An act of survival

INDONESIAN film Marlina the Murderer in Four Acts was greeted with standing ovations from its appreciative audiences and rave reviews from the critics at the prestigious Cannes film festival last year.

The film centres on a woman named Marlina (played by Marsha Timothy) from Sumba Island, who is working to save enough money to pay for a traditional burial for her late husband, whose mummified corpse lies in her living room.

Local gangster Markus (Egi Fedly) knocks on her door and coolly informs her that he and his gang will be robbing and raping her later. But first, they force her to cook chicken soup for them.

She puts poison into the chicken soup, killing the other gang members, and later beheading Markus when he tries to rape her.

Carrying the severed head, she then begins a journey to the police station, which is miles away, to turn herself in.

Along the way, she meets with several people, raising questions about her actions and how the world sees her.

There’s an aura of feminism that envelopes this film. It cannot be denied that Marlina’s character has become a symbol of feminism in Indonesia.

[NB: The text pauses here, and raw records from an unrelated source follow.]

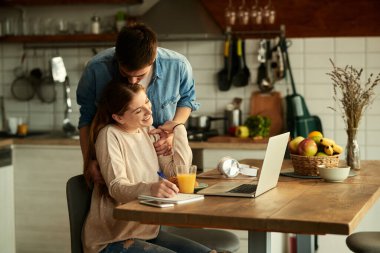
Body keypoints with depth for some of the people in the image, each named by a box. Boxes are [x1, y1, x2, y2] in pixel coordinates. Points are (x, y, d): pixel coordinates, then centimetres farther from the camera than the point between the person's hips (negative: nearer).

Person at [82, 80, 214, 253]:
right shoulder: (109, 135, -11)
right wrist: (150, 188, -42)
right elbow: (117, 187, -23)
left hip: (149, 232, 7)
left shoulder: (149, 133, 10)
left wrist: (178, 129, -1)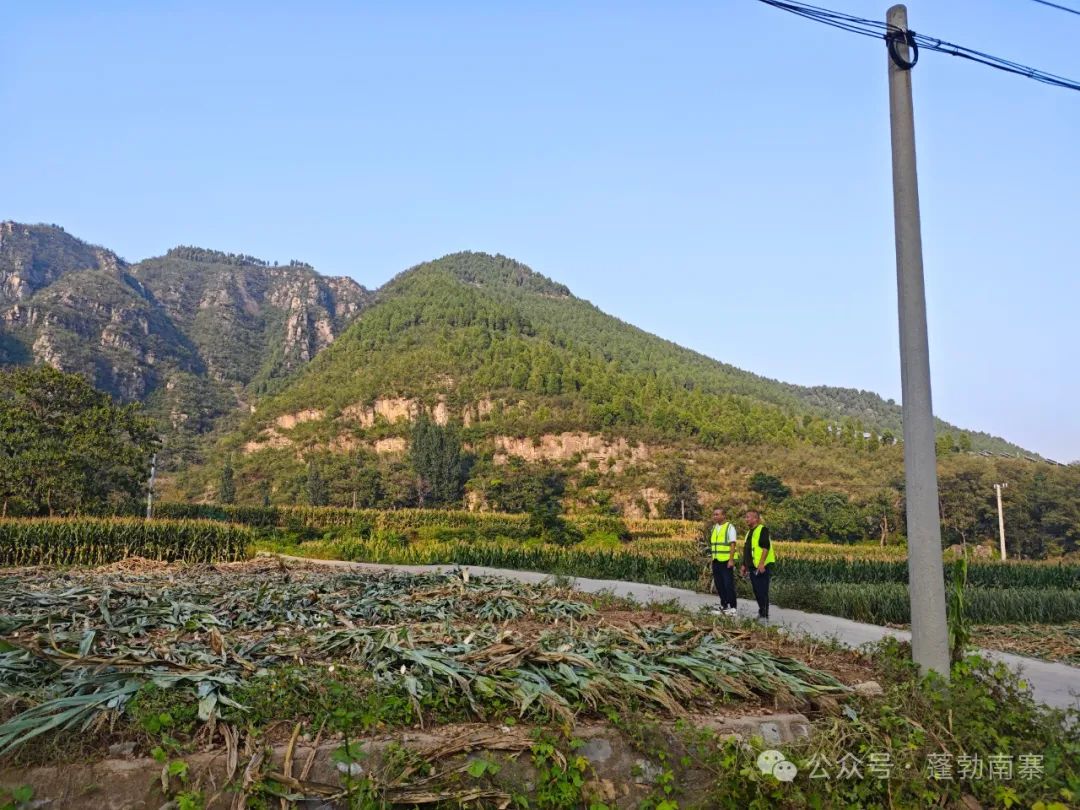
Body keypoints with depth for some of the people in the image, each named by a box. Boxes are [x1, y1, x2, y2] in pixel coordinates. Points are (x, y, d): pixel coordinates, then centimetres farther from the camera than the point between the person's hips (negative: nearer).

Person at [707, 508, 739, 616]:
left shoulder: (729, 527, -8)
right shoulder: (714, 528, 13)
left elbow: (733, 544, -12)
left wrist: (731, 560, -18)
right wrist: (712, 559, 15)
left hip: (726, 561, -7)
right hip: (716, 561, 7)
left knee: (728, 585, -4)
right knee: (719, 585, 10)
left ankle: (732, 607, 2)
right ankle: (723, 606, 19)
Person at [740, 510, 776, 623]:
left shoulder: (762, 530, -10)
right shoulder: (749, 532, 19)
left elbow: (766, 547, -19)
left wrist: (761, 563, -25)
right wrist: (744, 565, 22)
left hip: (762, 567, -9)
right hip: (753, 567, 9)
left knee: (762, 592, -9)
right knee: (756, 592, 14)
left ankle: (764, 616, -6)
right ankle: (761, 612, 24)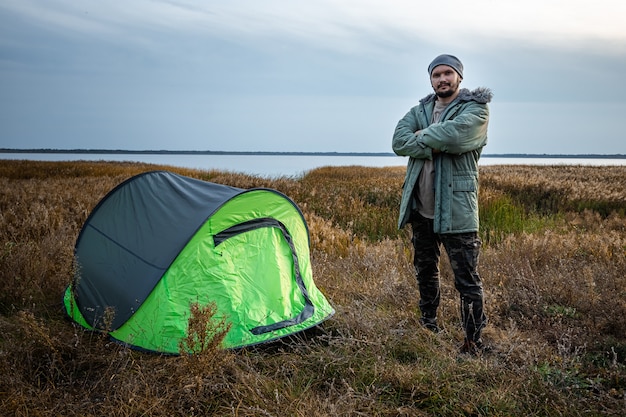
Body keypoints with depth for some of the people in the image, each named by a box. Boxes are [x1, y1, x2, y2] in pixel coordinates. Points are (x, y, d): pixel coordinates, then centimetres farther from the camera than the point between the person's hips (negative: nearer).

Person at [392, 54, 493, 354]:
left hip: (456, 211, -6)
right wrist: (437, 146, -18)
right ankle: (429, 328, 38)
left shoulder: (476, 109, -5)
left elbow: (454, 133, -27)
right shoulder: (420, 110, 11)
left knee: (466, 280, -3)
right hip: (421, 208, 6)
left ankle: (473, 343, 8)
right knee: (425, 273, 19)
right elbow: (399, 142, -7)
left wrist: (422, 136, -10)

In fact, during the recent Women’s March 2018 in Indonesia’s capital Jakarta, there were women who carried posters of the film and distributed chicken soup.

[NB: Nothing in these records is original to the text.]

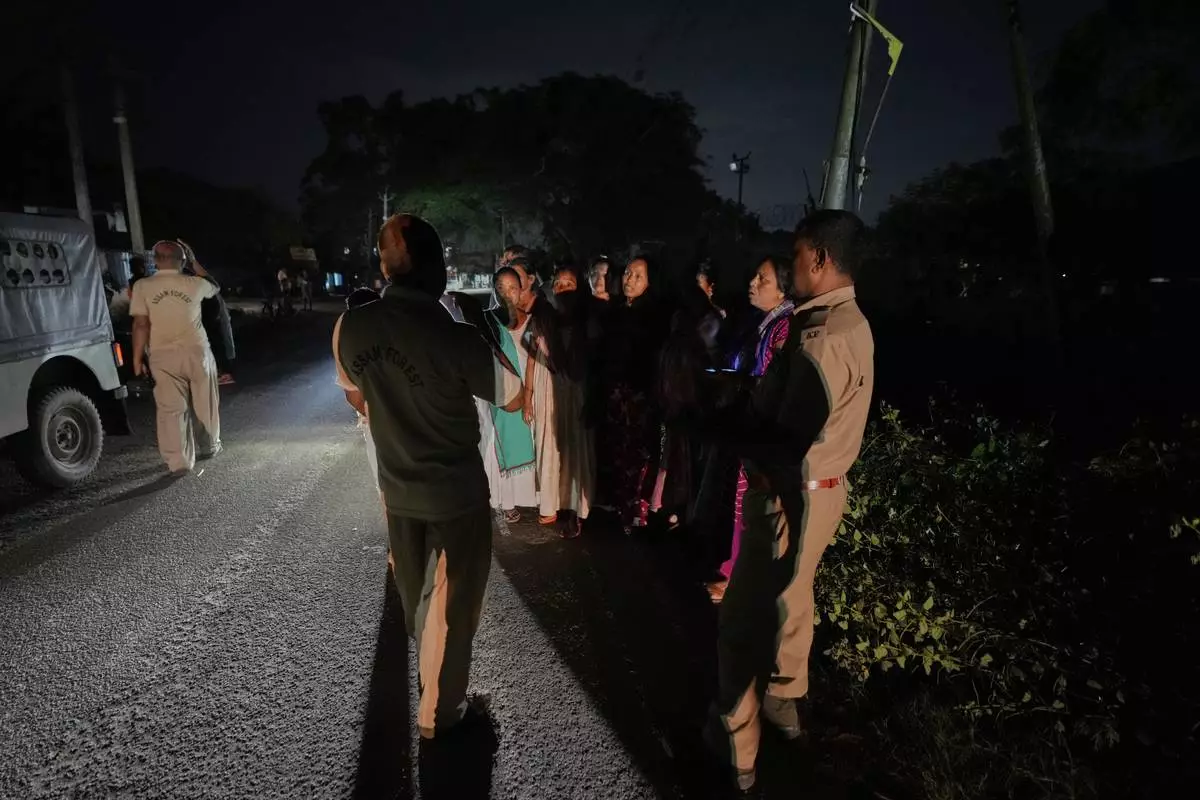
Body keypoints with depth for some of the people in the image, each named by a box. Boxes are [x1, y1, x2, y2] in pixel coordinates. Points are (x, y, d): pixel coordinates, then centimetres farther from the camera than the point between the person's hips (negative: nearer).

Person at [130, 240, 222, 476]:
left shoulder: (142, 286, -5)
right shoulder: (194, 284, -2)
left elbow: (141, 324, -8)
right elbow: (214, 286, 22)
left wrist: (137, 359, -1)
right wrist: (194, 261, 21)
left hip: (163, 356, -1)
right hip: (197, 352, 1)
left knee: (171, 409, 1)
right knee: (204, 403, 17)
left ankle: (179, 462, -2)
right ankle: (208, 447, 31)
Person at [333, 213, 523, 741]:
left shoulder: (349, 327, -9)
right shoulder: (454, 337, -26)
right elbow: (513, 400, -13)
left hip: (396, 487, 6)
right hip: (456, 491, -6)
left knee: (416, 598, 26)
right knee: (450, 604, 12)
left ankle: (427, 678, 52)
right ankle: (439, 714, 28)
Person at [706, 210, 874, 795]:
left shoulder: (819, 338, -26)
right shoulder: (853, 325, 5)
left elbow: (786, 446, -29)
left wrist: (721, 423, -16)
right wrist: (747, 413, 0)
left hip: (792, 496, -10)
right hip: (822, 487, 10)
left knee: (744, 619, 4)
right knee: (789, 602, 25)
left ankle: (735, 747, 20)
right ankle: (783, 704, 46)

“The interesting part is if you come across someone like Marlina on an island like Sumba, she probably does not know what feminism is,” says the film’s director, Mouly Surya, in a recent interview with theSun.

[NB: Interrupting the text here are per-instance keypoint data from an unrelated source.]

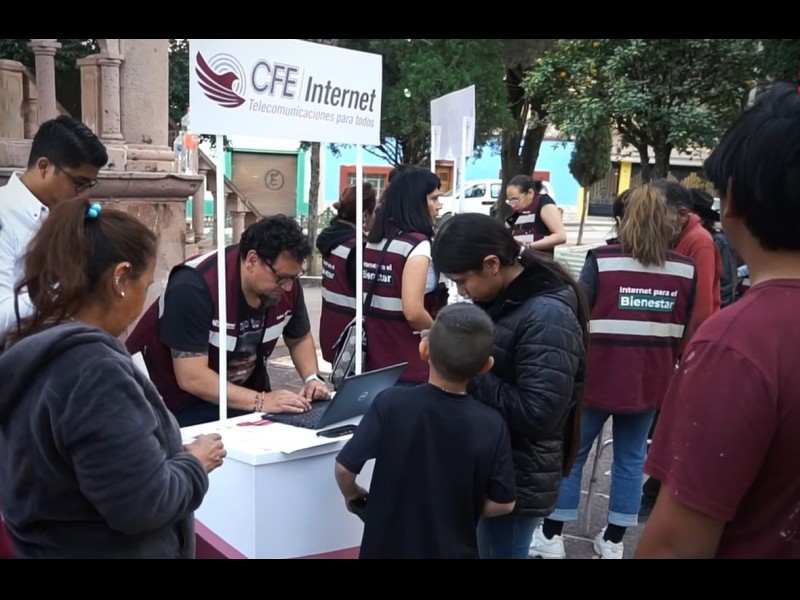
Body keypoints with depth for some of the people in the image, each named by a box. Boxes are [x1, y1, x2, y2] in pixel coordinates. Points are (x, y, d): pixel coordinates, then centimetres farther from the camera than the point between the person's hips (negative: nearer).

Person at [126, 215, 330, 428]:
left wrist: (312, 378, -12)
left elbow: (300, 339, 6)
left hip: (241, 393, 5)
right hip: (175, 403, -5)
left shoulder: (287, 284, -11)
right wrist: (260, 401, -36)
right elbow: (191, 378, -31)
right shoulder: (194, 287, -29)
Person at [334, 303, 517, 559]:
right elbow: (503, 502, -10)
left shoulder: (391, 403, -19)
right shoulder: (491, 425, -16)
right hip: (453, 550, 1)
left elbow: (345, 467, -13)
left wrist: (352, 494, 8)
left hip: (387, 547, 0)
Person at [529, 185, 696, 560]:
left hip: (599, 375, -3)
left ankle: (551, 538, 17)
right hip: (651, 380, 3)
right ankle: (613, 542, 22)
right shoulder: (685, 270, 0)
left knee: (570, 453, 10)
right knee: (631, 459, 14)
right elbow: (686, 331, 7)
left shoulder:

“[But] any man or woman in her position will fight back. The film is all about survival.”

Mouly points out that the original idea for the film came from Garin Nugroho, another renowned Indonesian film director, who wanted her to direct the film.

Garin was interested to see how a female director would interpret his story. Together with producer Rama Adi, Mouly turned Garin’s five-page story idea into a full-length screenplay.

Mouly, at just 36, is considered one of the most prominent female filmmakers in Indonesia.

After graduating from Swinburne University in Melbourne, Australia, with a bachelor of arts in media and literature, she obtained a masters in film and television from Bond University, Queensland.

In addition to making films, the Jakarta-born director also teaches directing classes in Jakarta.

Originally, Mouly wanted to be a writer. But that dream changed when she got involved in an amateur film project in college.

In an interview with Indonesia’s Tatler magazine, she said: “When I had my first taste of directing films, I felt the same joy as when I was writing. But instead of writing with words, directing is writing with images.”

Her debut film, Fiksi (2008), which premiered at the 13th Busan International Film Festival, won numerous awards, including for best director at the Jakarta International Film Festival (JIFFEST).

Five years later, in 2013, she produced her second feature film, What They Do Not Talk About When They Talk About Love, which was shown in several prestigious international film festivals, such as the Sundance film festival and Hawaii film festival.

That film received the Netpac Award at the International Film Festival Rotterdam in the Netherlands.

While her first two films were shot in Jakarta, her birth city she is familiar with, Mouly decided to take a risk and shoot Marlina on the more remote Sumba Island.

It turned out to be a great decision, as the stark landscape is treated like another character in the film.

Another strength of the film lies with lead actress Marsha, who has given a powerful performance.

“We did not want to cast someone who is dominating,” Mouly recalls. “We wanted to cast someone who is vulnerable and has a tragic aura.”

When asked about her next project, Mouly says: “I really want to find a project I love, and which will elevate my film skill. It should be as strong as Marlina.”

I have no doubt that when she releases her next film, it will be another masterpiece.

Marlina the Murderer in Four Acts is now showing in selected cinemas nationwide.